Collected data entries
********************

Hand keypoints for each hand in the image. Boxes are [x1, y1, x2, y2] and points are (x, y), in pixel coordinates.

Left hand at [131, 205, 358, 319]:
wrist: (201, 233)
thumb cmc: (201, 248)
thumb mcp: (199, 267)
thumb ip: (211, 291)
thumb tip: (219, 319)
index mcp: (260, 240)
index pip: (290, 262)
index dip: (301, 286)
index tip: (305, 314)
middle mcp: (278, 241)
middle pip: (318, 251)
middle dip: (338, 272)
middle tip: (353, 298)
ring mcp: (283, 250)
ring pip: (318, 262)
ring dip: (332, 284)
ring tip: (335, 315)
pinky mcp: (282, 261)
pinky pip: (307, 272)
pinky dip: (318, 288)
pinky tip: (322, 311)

********************

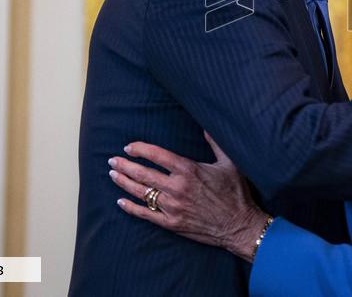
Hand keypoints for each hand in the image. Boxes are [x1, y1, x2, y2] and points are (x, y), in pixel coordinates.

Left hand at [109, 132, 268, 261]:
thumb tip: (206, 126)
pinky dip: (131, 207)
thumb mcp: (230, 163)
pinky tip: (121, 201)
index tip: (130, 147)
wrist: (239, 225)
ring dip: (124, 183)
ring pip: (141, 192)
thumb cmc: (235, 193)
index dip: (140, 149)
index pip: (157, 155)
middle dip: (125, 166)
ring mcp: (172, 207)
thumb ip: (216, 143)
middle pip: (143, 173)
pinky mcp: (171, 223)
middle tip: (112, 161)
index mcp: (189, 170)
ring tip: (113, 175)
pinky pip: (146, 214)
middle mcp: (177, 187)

********************

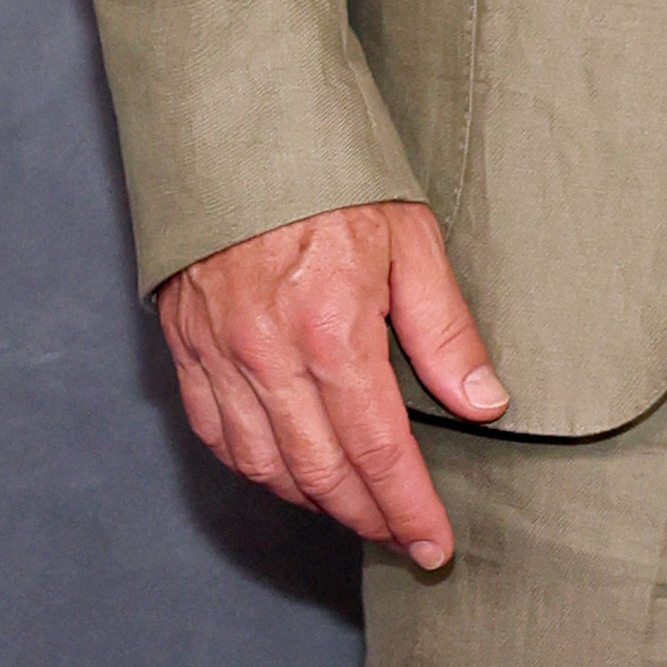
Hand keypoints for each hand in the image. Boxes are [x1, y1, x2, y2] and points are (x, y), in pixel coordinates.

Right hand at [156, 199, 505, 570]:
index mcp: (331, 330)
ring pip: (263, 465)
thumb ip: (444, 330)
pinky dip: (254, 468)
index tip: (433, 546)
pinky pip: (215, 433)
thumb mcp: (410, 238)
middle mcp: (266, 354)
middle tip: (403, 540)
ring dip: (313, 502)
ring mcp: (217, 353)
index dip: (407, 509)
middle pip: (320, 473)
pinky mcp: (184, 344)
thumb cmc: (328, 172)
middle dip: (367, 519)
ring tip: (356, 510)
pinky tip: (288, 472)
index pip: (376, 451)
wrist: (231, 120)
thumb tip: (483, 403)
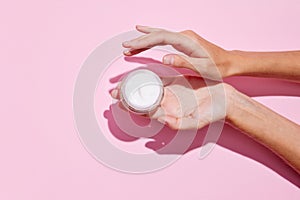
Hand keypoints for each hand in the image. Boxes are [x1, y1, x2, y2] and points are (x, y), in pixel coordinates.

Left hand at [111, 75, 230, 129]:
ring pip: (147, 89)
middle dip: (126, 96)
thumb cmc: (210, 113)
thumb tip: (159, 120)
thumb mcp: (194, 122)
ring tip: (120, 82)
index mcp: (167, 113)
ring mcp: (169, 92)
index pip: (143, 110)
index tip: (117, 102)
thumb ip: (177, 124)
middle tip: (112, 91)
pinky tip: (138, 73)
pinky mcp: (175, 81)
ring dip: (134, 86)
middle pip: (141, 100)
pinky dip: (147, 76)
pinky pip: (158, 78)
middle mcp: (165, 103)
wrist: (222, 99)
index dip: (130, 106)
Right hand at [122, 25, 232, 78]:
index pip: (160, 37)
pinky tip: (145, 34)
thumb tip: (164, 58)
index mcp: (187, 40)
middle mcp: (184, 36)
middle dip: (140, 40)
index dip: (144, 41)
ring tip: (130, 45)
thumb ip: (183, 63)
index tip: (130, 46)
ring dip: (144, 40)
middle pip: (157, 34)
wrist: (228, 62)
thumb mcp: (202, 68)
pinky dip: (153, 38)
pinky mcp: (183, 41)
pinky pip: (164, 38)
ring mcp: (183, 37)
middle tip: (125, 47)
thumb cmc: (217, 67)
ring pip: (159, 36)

********************

▸ What the task requires
Copy word for word the stretch of entries above from the line that has "middle mcp: (278, 241)" through the line that has "pinky tip: (322, 311)", both ends included, and nothing outside it.

▸ The completed task
middle mcp: (278, 241)
middle pip: (318, 251)
middle dip: (338, 272)
middle tip: (353, 298)
ring mcp: (283, 250)
ring pip: (318, 262)
ring dip: (332, 284)
ring tip: (335, 315)
pinky mcp: (282, 261)
pinky pip: (307, 272)
pinky dip: (318, 288)
pinky tip: (322, 311)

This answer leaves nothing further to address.